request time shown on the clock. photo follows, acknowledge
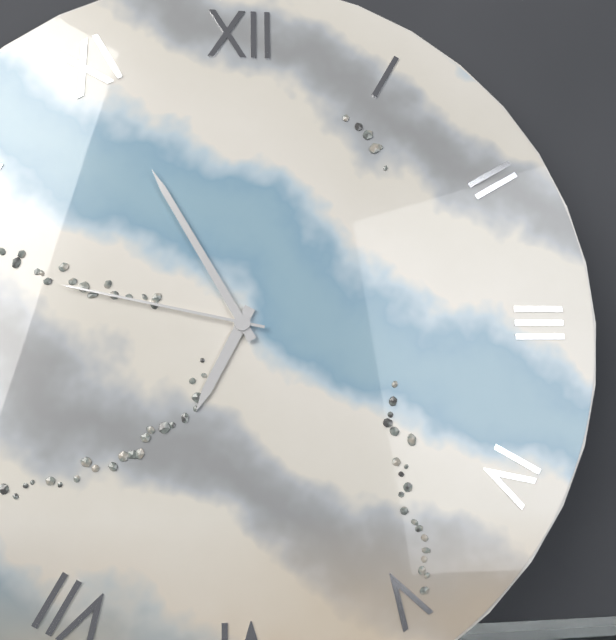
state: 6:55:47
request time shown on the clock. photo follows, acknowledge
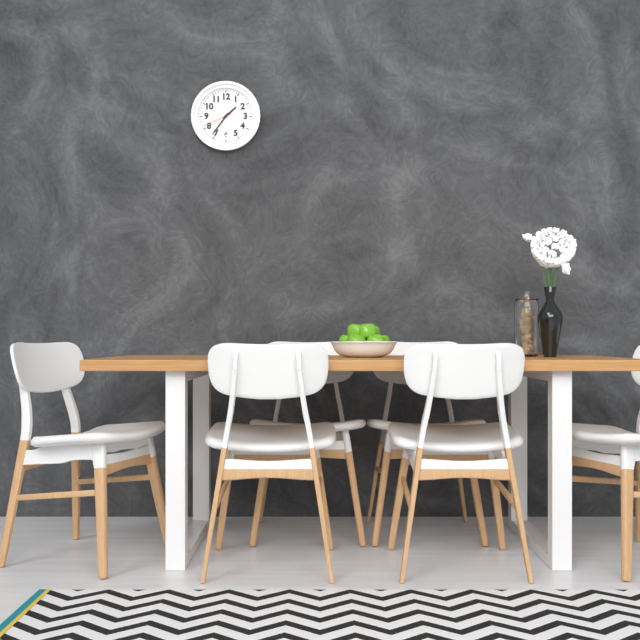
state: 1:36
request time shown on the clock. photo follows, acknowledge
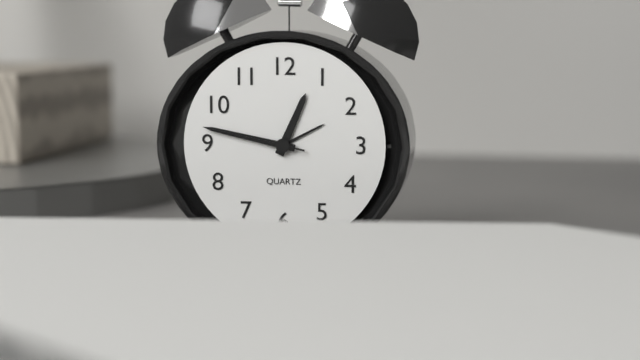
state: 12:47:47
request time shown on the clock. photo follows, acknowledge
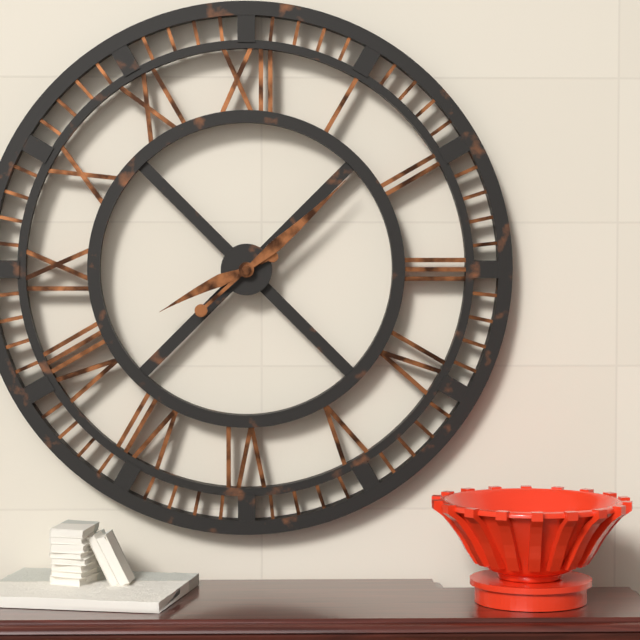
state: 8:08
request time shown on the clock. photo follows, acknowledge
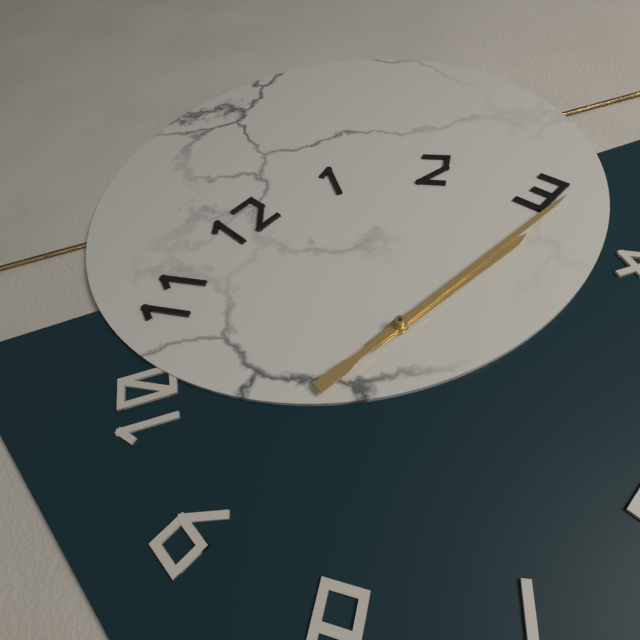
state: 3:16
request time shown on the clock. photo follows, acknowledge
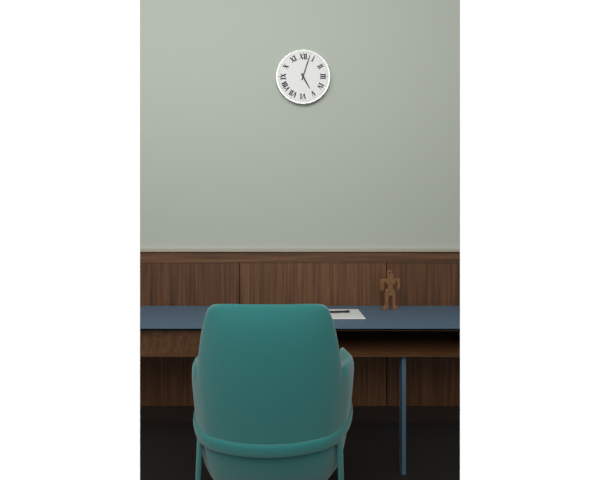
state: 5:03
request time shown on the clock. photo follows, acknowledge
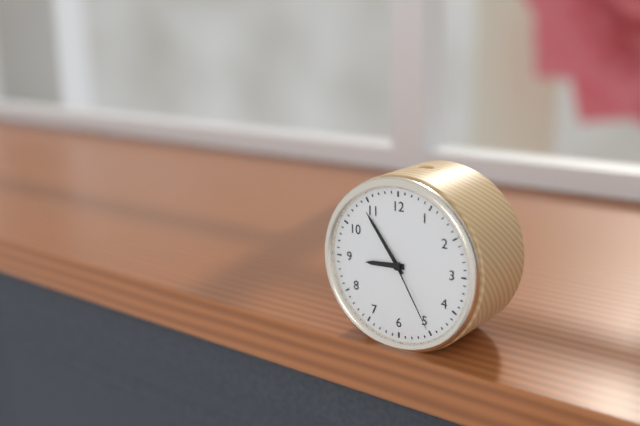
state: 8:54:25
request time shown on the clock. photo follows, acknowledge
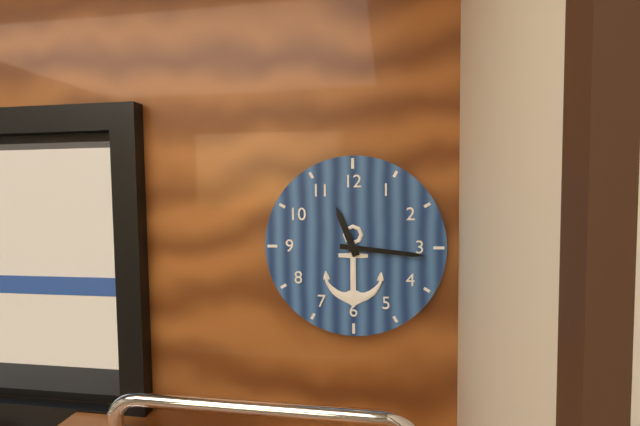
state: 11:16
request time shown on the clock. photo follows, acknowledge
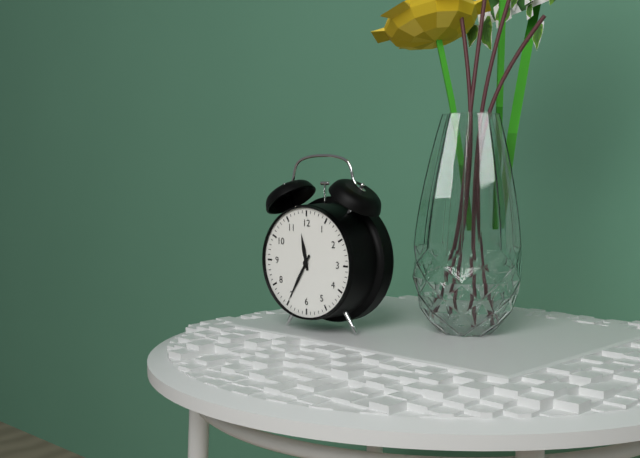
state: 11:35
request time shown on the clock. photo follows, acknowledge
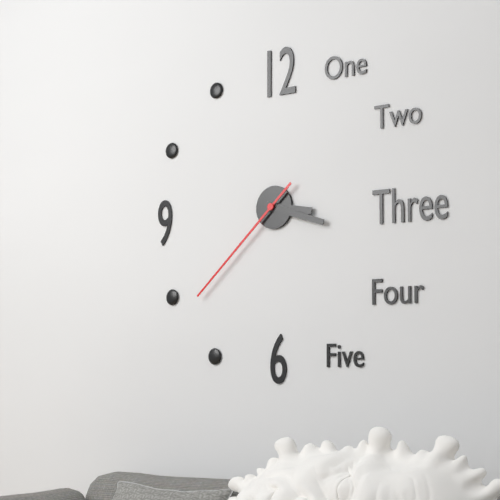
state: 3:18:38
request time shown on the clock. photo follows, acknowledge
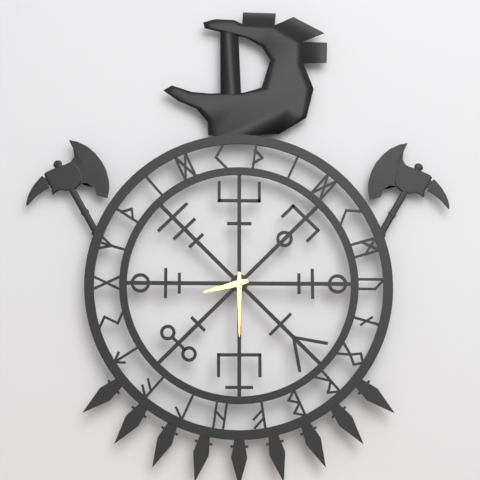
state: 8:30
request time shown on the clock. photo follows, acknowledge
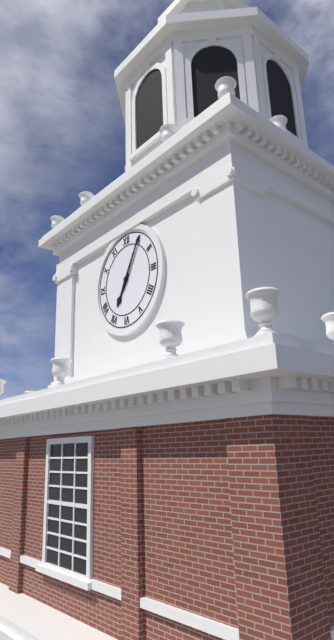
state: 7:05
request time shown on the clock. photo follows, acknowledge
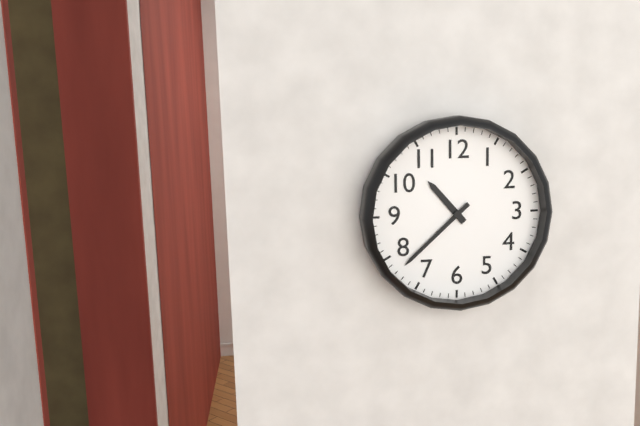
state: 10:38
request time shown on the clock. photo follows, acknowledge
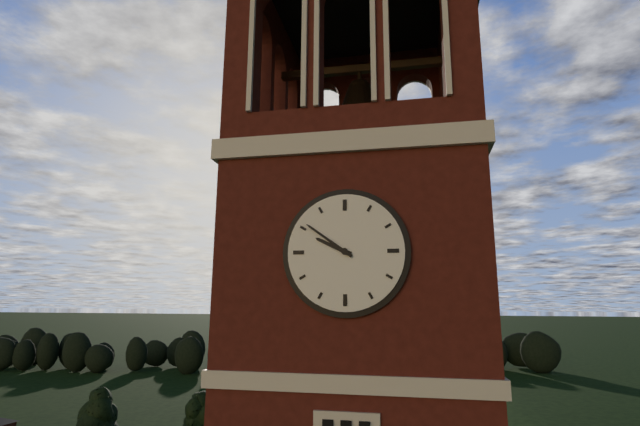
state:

##############################

* [What is required] Reproduce every item above word for word, leaving out the pictures.

* [Response for this exercise]
request time shown on the clock. photo follows, acknowledge
state: 6:55:47
request time shown on the clock. photo follows, acknowledge
state: 1:36
request time shown on the clock. photo follows, acknowledge
state: 12:47:47
request time shown on the clock. photo follows, acknowledge
state: 8:08
request time shown on the clock. photo follows, acknowledge
state: 3:16
request time shown on the clock. photo follows, acknowledge
state: 5:03
request time shown on the clock. photo follows, acknowledge
state: 8:54:25
request time shown on the clock. photo follows, acknowledge
state: 11:16
request time shown on the clock. photo follows, acknowledge
state: 11:35
request time shown on the clock. photo follows, acknowledge
state: 3:18:38
request time shown on the clock. photo follows, acknowledge
state: 8:30
request time shown on the clock. photo follows, acknowledge
state: 7:05
request time shown on the clock. photo follows, acknowledge
state: 10:38
request time shown on the clock. photo follows, acknowledge
state:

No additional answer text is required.